[DATASET EXCERPTS]
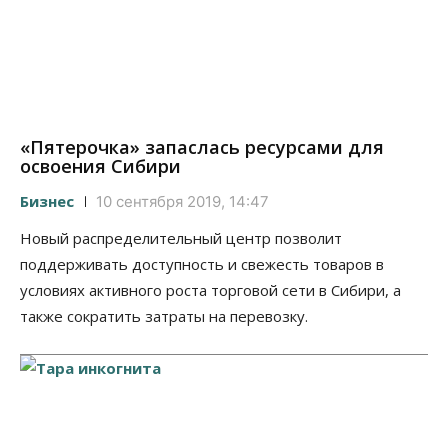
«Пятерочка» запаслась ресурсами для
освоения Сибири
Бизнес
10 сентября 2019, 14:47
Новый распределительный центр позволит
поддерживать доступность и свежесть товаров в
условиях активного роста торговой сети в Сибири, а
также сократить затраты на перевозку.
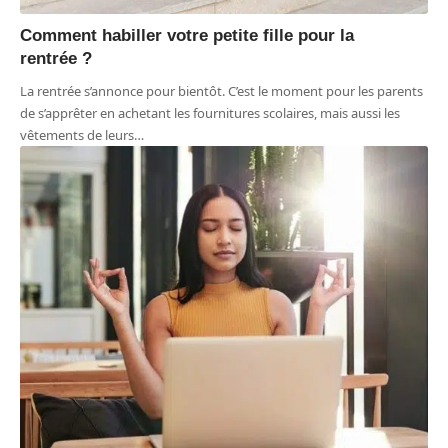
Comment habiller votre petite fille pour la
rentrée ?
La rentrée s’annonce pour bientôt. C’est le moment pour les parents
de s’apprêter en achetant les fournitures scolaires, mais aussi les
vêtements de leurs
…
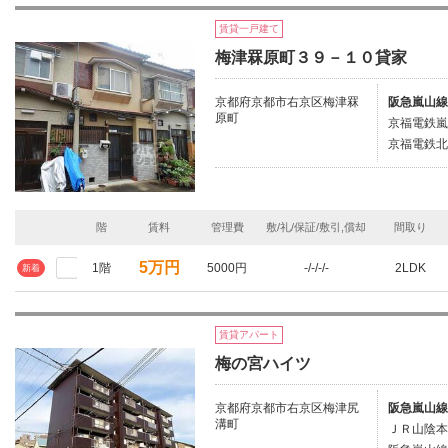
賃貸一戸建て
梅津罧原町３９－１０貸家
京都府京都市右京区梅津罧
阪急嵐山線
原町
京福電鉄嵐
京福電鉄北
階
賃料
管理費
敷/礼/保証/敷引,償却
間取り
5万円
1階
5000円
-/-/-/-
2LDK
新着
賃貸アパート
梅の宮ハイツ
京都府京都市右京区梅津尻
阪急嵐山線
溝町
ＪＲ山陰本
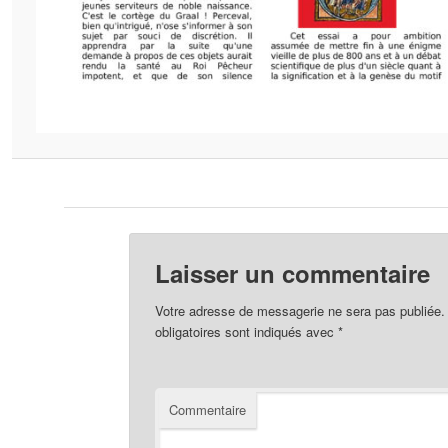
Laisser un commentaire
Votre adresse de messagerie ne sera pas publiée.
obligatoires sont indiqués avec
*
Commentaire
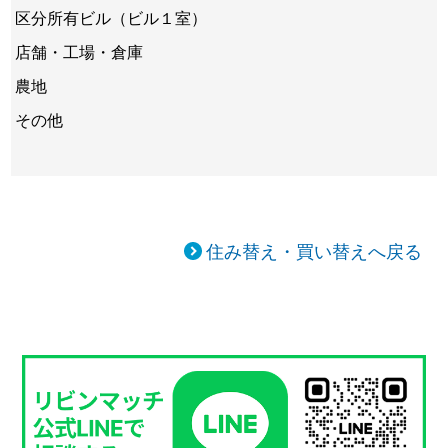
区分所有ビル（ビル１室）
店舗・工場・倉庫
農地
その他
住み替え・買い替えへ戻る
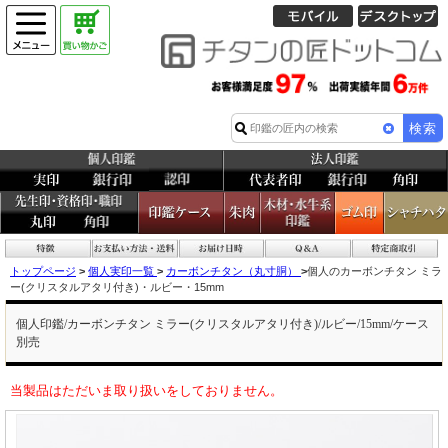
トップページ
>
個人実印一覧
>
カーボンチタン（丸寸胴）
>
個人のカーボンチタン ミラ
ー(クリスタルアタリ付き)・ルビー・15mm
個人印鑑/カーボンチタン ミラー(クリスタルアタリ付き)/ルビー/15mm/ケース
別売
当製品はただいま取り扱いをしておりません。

...

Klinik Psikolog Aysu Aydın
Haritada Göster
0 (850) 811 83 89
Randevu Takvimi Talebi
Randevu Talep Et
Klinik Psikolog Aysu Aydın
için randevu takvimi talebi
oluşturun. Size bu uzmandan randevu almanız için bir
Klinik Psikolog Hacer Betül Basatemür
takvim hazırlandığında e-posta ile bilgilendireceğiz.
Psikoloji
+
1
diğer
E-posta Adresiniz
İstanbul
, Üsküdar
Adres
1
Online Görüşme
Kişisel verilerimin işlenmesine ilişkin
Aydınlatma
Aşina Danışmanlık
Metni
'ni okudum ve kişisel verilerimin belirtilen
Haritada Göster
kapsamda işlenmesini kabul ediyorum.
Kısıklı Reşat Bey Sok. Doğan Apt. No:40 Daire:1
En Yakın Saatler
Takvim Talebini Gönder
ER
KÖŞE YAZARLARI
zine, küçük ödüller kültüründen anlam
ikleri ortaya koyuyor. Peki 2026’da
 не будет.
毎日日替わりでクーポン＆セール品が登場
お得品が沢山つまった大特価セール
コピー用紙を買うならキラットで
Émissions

[TASK DETAILS] Copy exactly the material above from the line with "запаслась ресурсами для" to the line with "La rentrée s’annonce", ends included, and nothing else. Leave out any picture.

[SOLUTION]
«Пятерочка» запаслась ресурсами для
освоения Сибири
Бизнес
10 сентября 2019, 14:47
Новый распределительный центр позволит
поддерживать доступность и свежесть товаров в
условиях активного роста торговой сети в Сибири, а
также сократить затраты на перевозку.
Comment habiller votre petite fille pour la
rentrée ?
La rentrée s’annonce pour bientôt. C’est le moment pour les parents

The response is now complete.